Discarded lithium-ion batteries.

Discarded lithium-ion batteries. Image used courtesy of Princeton University

 

Due to the batteries' materials, the separation and lithium extraction processes are complex. There aren't enough dedicated recycling facilities to handle the growing volume of spent batteries. Pyrometallurgy and hydrometallurgy are currently the most widely adopted technologies for recycling batteries. Pyrometallurgy involves furnaces breaking down the battery materials and separating lithium as a lithium-containing slag. On the other hand, hydrometallurgy uses chemical leaching to dissolve the battery components in a liquid solution. The purity of lithium achieved in the final stage is usually low.
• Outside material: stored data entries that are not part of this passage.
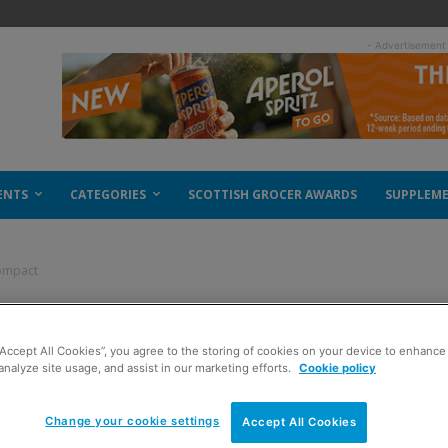
- Advertisement
ENTS
CATEGORIES
SCOTTISH GROCER AWARDS
SUPPLEM
compact
 for compact
“Accept All Cookies”, you agree to the storing of cookies on your device to enhance 
analyze site usage, and assist in our marketing efforts.
Cookie policy
Change your cookie settings
Accept All Cookies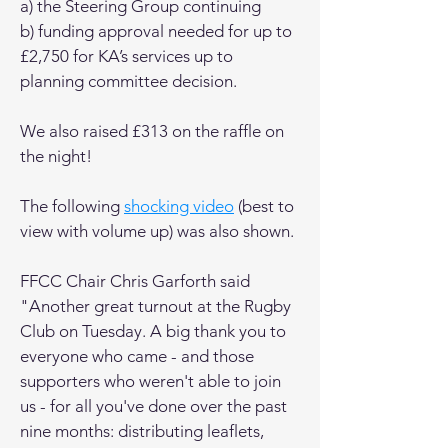
a) the Steering Group continuing
b) funding approval needed for up to
£2,750 for KA’s services up to
planning committee decision.
We also raised £313 on the raffle on
the night!
The following
shocking video
(best to
view with volume up) was also shown.
FFCC Chair Chris Garforth said
"Another great turnout at the Rugby
Club on Tuesday. A big thank you to
everyone who came - and those
supporters who weren't able to join
us - for all you've done over the past
nine months: distributing leaflets,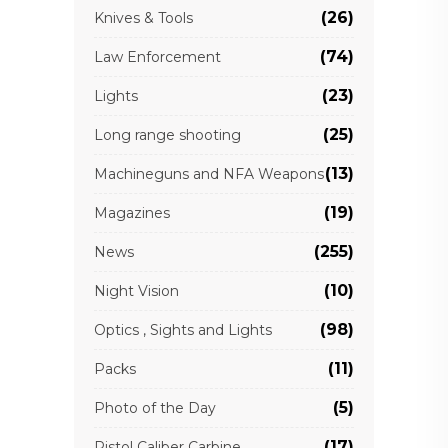
(26)
Knives & Tools
(74)
Law Enforcement
(23)
Lights
(25)
Long range shooting
(13)
Machineguns and NFA Weapons
(19)
Magazines
(255)
News
(10)
Night Vision
(98)
Optics , Sights and Lights
(11)
Packs
(5)
Photo of the Day
(17)
Pistol Caliber Carbine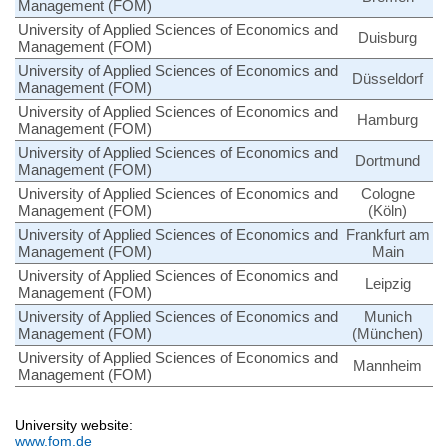
Management (FOM)
University of Applied Sciences of Economics and
Duisburg
Management (FOM)
University of Applied Sciences of Economics and
Düsseldorf
Management (FOM)
University of Applied Sciences of Economics and
Hamburg
Management (FOM)
University of Applied Sciences of Economics and
Dortmund
Management (FOM)
University of Applied Sciences of Economics and
Cologne
Management (FOM)
(Köln)
University of Applied Sciences of Economics and
Frankfurt am
Management (FOM)
Main
University of Applied Sciences of Economics and
Leipzig
Management (FOM)
University of Applied Sciences of Economics and
Munich
Management (FOM)
(München)
University of Applied Sciences of Economics and
Mannheim
Management (FOM)
University website:
www.fom.de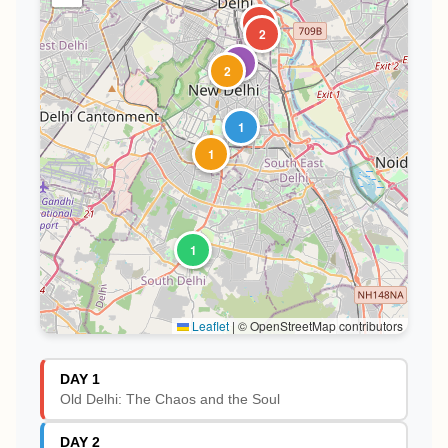
1
2
1
2
1
1
1
Leaflet
|
© OpenStreetMap contributors
DAY 1
Old Delhi: The Chaos and the Soul
DAY 2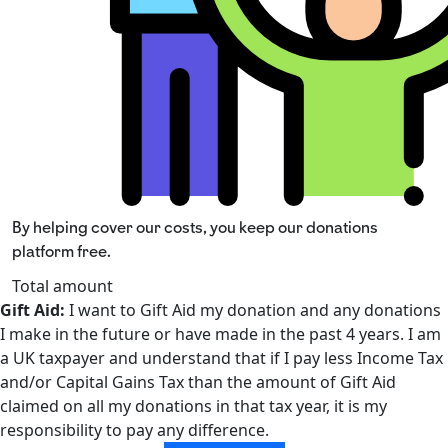
By helping cover our costs, you keep our donations
platform free.
Total amount
Gift Aid:
I want to Gift Aid my donation and any donations
I make in the future or have made in the past 4 years. I am
a UK taxpayer and understand that if I pay less Income Tax
and/or Capital Gains Tax than the amount of Gift Aid
claimed on all my donations in that tax year, it is my
responsibility to pay any difference.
Researchers at Huazhong University of Science and Technology have proposed a simple and more efficient approach to extracting active lithium from spent batteries. Their solution uses hydrocarbon reagents and ether solvents that bind with lithium and help recover it efficiently.

 

New Lithium Extraction Method for Efficient Battery Recycling

The battery recycling process entails dismantling components, including the anode (containing lithiated graphite) and cathode. Lithium is separated from graphite and other materials using hydrometallurgy or chemical leaching to dissolve unwanted components. Many studies have suggested novel lithium extraction techniques, but their implementation can be challenging. Moreover, they might not be economically feasible compared to other methods for lithium recovery, like leaching lithium from the cathode material.

The Huazhong University researchers’ method is simple and less energy-intensive. The researchers introduce a single-step process using polycyclic aromatic hydrocarbons (PAHs) as lithium-ion carriers and retrieve lithium from lithiated graphite at ambient temperature. They report a lithium extraction efficiency of more than 93% by optimizing extraction reagents, solvents, and process parameters. They tested several reagents with different redox potentials and solubilities and studied their binding mechanisms with lithium. In addition, they also analyzed the reaction between PAHs and solvent combinations and the effects of different leaching processes on lithium recovery.

 

Illustration of the new recycling solution compared to traditional hydrometallurgical methods.

Illustration of the new recycling solution compared to traditional hydrometallurgical methods. Image used courtesy of the authors

 

The researchers tested recovered lithium’s purity by using physicochemical characterization. They observed their recovered active lithium can be employed to prepare high-performance lithium iron phosphate materials comparable to commercial batteries. Upon implementing the lithium iron phosphate cathode fabricated by recovered lithium in 56 Ah prismatic cells, the cells retained around 90% of their capacity after 1200 cycles. The results indicate the approach by Huazhong University researchers has the potential to be economically and practically superior to current recycling techniques.